ALARP & residual risk
Evaluate the risk that remains after controls, judge acceptability, and weigh overall benefit against risk.
The goal of risk management isn’t to eliminate every risk — it’s to reduce risk to an acceptable level and to be able to show it. Residual risk, ALARP, and benefit-risk are how that judgment is made and recorded.
Residual risk
Residual risk is the risk that remains after your controls are in place. Each risk carries both its initial score and its residual score, so the register shows what the controls actually achieved. Reducing residual risk to an acceptable level — and documenting that you have — is the heart of the risk-management file.

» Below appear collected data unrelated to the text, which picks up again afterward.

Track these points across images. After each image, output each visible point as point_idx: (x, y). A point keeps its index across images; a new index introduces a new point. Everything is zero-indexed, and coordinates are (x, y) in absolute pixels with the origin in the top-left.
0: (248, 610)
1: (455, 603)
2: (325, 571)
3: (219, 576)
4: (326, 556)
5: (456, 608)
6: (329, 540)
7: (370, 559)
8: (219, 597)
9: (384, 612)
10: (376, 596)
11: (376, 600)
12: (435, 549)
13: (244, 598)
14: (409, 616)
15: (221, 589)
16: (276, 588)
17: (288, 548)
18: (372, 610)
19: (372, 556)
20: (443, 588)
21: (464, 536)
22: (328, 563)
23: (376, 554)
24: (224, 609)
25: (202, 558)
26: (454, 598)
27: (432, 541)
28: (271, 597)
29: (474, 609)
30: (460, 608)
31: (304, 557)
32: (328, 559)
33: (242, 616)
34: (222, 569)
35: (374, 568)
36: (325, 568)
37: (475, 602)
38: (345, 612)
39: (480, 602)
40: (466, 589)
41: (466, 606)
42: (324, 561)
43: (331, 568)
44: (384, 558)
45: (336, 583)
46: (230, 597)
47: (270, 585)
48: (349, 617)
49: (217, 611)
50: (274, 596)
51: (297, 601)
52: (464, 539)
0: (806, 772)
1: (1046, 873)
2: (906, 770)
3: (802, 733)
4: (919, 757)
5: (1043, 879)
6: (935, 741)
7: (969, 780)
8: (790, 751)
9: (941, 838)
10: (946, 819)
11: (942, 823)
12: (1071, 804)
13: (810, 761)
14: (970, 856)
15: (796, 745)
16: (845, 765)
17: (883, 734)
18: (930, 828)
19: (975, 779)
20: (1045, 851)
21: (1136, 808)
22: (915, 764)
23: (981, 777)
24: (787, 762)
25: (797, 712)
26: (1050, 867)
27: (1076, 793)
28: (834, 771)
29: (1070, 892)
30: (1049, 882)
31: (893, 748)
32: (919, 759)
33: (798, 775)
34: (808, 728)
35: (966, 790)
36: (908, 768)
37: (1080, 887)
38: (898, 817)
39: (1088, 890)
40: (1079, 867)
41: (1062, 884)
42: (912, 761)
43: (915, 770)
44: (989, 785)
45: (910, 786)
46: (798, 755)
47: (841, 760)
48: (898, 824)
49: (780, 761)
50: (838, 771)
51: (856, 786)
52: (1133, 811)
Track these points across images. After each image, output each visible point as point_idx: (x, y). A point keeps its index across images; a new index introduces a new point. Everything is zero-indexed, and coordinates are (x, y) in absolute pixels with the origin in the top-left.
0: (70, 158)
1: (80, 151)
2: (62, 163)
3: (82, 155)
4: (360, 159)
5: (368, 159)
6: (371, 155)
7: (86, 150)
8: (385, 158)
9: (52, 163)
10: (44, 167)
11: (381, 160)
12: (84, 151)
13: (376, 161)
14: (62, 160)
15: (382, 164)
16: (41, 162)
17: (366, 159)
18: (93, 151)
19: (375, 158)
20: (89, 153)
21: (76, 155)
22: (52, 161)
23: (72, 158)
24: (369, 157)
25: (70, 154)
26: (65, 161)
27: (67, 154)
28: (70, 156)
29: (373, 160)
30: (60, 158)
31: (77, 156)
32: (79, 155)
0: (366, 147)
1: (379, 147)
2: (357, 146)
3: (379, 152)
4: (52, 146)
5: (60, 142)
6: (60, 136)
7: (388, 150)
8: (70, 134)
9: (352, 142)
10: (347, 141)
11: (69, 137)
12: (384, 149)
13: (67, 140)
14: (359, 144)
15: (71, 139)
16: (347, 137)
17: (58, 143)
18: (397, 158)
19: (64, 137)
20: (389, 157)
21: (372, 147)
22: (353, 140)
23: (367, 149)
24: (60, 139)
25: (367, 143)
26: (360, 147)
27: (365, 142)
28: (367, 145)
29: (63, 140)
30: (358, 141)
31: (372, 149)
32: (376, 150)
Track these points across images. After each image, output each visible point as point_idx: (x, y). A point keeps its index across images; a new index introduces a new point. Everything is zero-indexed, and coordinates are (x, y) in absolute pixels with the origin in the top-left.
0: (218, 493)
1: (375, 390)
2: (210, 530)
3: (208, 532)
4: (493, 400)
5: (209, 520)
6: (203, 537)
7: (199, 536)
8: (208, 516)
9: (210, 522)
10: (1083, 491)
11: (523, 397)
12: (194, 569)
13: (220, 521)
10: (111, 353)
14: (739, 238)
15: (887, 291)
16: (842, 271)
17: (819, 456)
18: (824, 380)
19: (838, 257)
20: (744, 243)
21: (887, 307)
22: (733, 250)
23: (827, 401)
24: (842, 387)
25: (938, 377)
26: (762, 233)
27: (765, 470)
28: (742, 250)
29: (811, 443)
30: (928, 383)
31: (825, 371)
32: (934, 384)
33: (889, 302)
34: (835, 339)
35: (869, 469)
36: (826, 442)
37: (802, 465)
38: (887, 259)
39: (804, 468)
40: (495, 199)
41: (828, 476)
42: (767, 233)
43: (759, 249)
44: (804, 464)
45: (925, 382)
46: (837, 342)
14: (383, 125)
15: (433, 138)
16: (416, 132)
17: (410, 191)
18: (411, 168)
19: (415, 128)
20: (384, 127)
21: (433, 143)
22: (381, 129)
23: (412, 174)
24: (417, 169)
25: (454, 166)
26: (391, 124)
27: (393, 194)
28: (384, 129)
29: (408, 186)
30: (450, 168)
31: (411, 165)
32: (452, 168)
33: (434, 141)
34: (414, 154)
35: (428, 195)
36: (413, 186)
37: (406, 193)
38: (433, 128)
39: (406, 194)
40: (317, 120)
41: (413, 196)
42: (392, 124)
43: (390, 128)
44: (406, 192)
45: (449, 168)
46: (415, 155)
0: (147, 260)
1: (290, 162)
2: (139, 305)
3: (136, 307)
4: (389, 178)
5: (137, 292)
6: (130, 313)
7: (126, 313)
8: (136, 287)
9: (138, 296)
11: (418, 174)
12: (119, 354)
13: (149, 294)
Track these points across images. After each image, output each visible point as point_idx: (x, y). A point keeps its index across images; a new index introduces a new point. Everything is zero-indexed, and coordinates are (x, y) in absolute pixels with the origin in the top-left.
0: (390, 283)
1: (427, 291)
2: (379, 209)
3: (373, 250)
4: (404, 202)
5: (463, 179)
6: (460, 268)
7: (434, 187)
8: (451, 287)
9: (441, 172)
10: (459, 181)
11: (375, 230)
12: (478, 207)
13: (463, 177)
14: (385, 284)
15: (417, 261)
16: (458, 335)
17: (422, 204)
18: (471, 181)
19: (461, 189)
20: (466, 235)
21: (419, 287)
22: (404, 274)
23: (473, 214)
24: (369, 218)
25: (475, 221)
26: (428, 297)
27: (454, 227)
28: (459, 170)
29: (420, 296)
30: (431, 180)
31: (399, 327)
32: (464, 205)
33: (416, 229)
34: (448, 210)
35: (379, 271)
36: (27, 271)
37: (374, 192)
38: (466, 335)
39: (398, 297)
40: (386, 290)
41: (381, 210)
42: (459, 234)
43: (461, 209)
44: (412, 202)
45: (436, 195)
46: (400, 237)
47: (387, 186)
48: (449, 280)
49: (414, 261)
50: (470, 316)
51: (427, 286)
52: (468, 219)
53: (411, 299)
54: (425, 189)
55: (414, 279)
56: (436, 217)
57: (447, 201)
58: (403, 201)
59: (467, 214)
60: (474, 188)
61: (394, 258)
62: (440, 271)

Re-evaluating after mitigation
Residual risk has to be re-assessed once controls are applied, not assumed. The module prompts you to re-evaluate residual risk so the residual scores reflect the controls as implemented rather than as hoped. This keeps the analysis honest: the recorded residual level is one you’ve actually re-judged.
ALARP and acceptability
A residual risk is then judged against your acceptability criteria. Where a risk is reduced As Low As Reasonably Practicable (ALARP) — or otherwise meets your defined acceptance threshold — that determination is recorded on the risk. This is the explicit decision an assessor looks for: not just that risk was reduced, but that what remains has been deliberately accepted on stated grounds.
Benefit-risk
Some residual risk may remain even after every practicable control. In those cases the question becomes whether the benefit of the device or system outweighs the remaining risk. Capturing that benefit-risk judgment completes the picture — the overall conclusion that the residual risk is acceptable in light of the benefit, which is the determination a submission ultimately rests on.
A complete, defensible record
Taken together — registers built on ISO 14971, scored risks, tracked controls, linked verification, and re-evaluated residual risk judged against acceptability and benefit — the risk module produces a risk-management record that’s defensible because every step is captured as you do it.